Japanese Prime Minister Shinzo Abe said that whether to proceed with a sales tax hike next April would be a "political decision," suggesting that the chance of delaying it may have increased given overseas headwinds hurting the economy.
Abe has already delayed the tax increase once, and has long said he would only delay it again if Japan were to suffer a shock on the magnitude of the 2008 collapse of U.S. investment bank Lehman Brothers.
More recently, though, he said a global economic contraction could also force a rethink and that it would be meaningless to press ahead if it crimped tax revenue by choking the economy.
Speaking in parliament, Abe reiterated that the government still planned to raise the tax to 10 percent from the current 8 percent early next year unless a global economic contraction or a Lehman-style market shock jolt Japan's economy.
When asked what could be defined as a "global economic contraction" that would justify delaying the tax hike, Abe said: "That would be a political decision, taking into account analyses based on various perspectives from experts."
Abe raised the sales tax in 2014 to 8 percent from 5 percent, tipping Japan into recession. He delayed the second stage of the planned increase to 10 percent, initially to have been last October, by a year and a half.
In public, Abe insists that the tax will rise in 2017 to deal with Japan's enormous national debt.

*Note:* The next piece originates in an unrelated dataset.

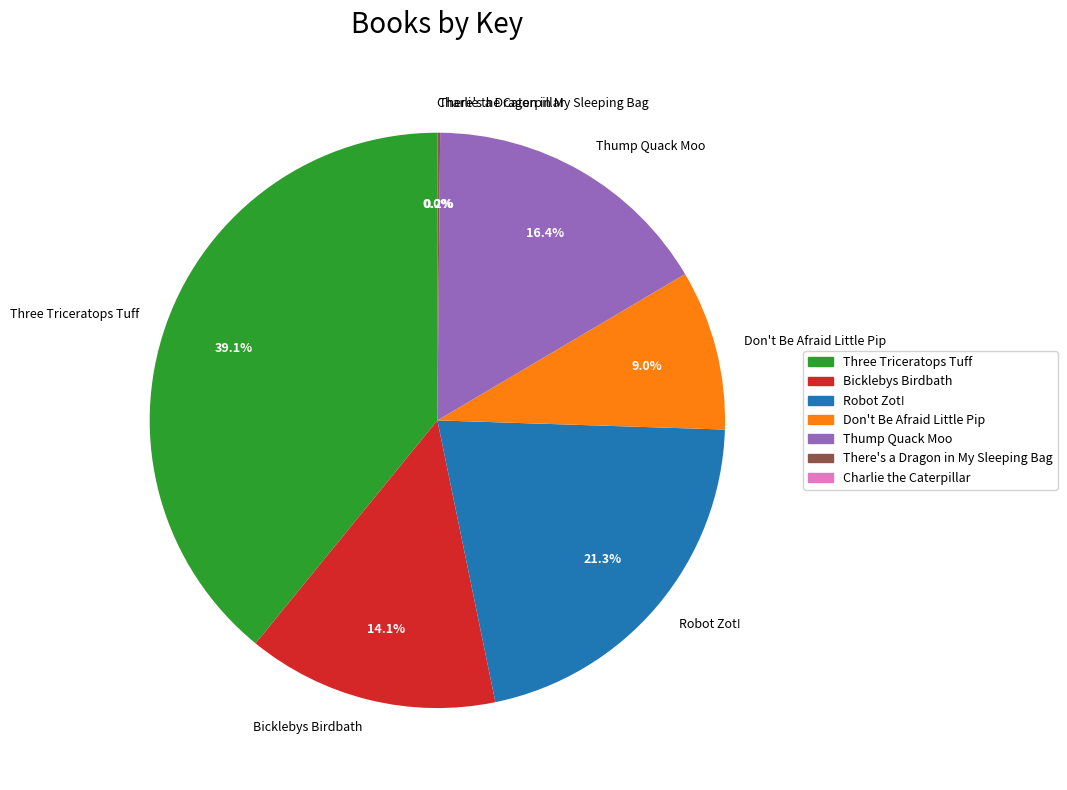

How much of the chart is everything except Thump Quack Moo?

83.6%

But the government has begun informally discussing a second delay to the tax hike as consumption slumps on slow wage growth and Abe prepares for elections this summer.
Abe's administration will hold a series of meetings inviting academics, including Columbia University Professor Joseph Stiglitz, from next week to discuss the global economy. The first such gathering will be held on March 16.
Some analysts say the meetings could be used to lay the ground to delay the tax hike by emphasizing the damage the global economic slowdown could inflict on Japan's economy, which may already be on the brink of another recession.